→ **Problem to solve**
Rewrite the lines from the start of the records through the line that contains "Your answer: **11:37**", replacing "clock" with "watch" and changing nothing else. Leave the pictures out of your answer.

→ **Data for this task**

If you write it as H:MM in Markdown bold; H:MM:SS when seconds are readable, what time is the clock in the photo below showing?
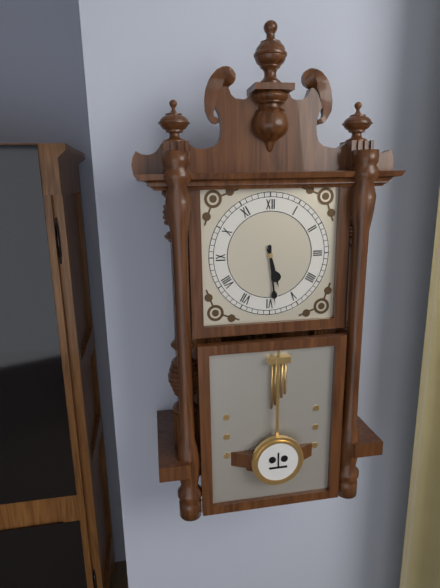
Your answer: **5:29**
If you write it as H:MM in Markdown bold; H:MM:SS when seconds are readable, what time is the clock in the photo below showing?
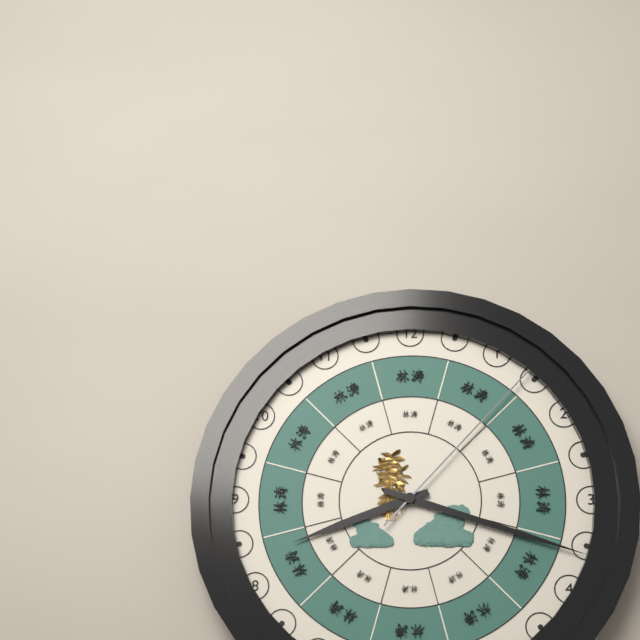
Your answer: **8:18:07**
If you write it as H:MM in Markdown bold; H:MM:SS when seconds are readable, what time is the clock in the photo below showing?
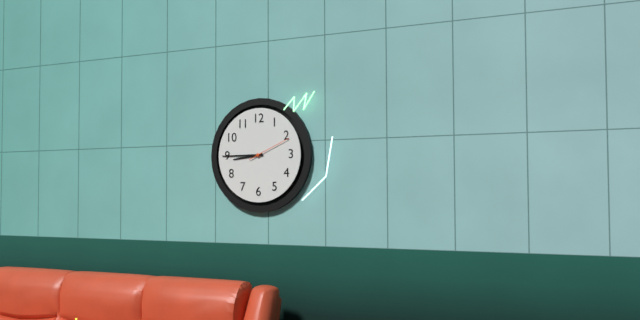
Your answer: **8:45**
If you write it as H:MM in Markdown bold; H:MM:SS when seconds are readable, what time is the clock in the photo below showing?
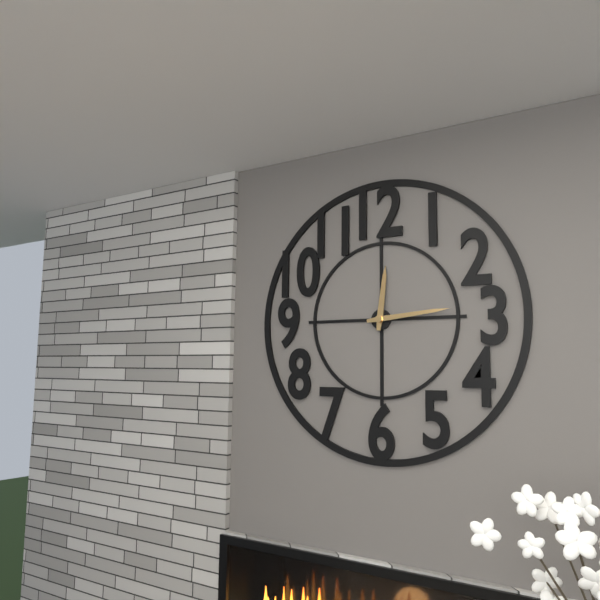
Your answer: **12:14**
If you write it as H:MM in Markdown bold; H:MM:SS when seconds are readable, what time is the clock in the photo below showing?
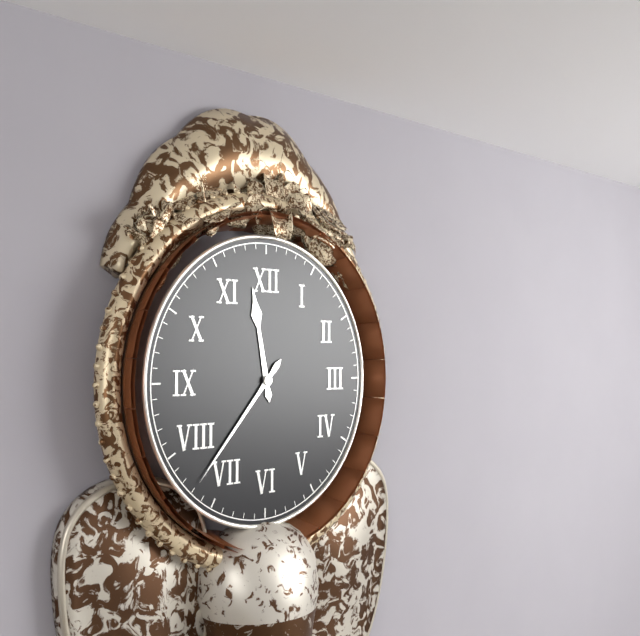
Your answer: **11:37**
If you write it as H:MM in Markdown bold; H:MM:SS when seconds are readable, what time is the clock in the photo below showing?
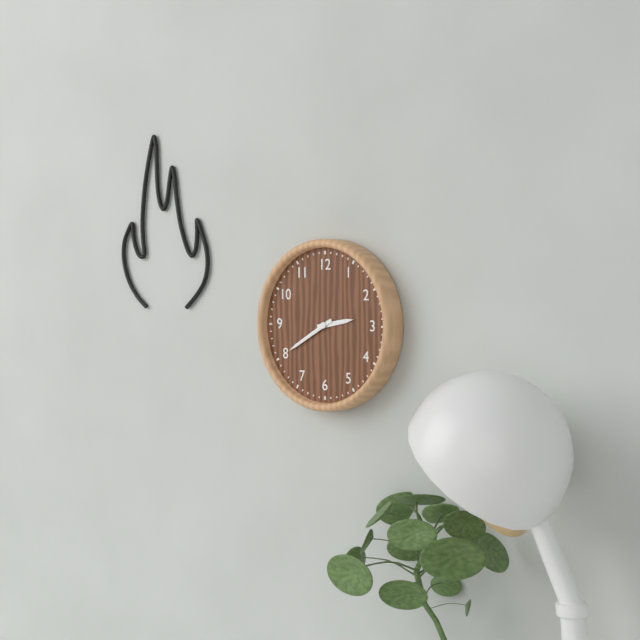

→ **Task answer**
If you write it as H:MM in Markdown bold; H:MM:SS when seconds are readable, what time is the watch in the photo below showing?
Your answer: **5:29**
If you write it as H:MM in Markdown bold; H:MM:SS when seconds are readable, what time is the watch in the photo below showing?
Your answer: **8:18:07**
If you write it as H:MM in Markdown bold; H:MM:SS when seconds are readable, what time is the watch in the photo below showing?
Your answer: **8:45**
If you write it as H:MM in Markdown bold; H:MM:SS when seconds are readable, what time is the watch in the photo below showing?
Your answer: **12:14**
If you write it as H:MM in Markdown bold; H:MM:SS when seconds are readable, what time is the watch in the photo below showing?
Your answer: **11:37**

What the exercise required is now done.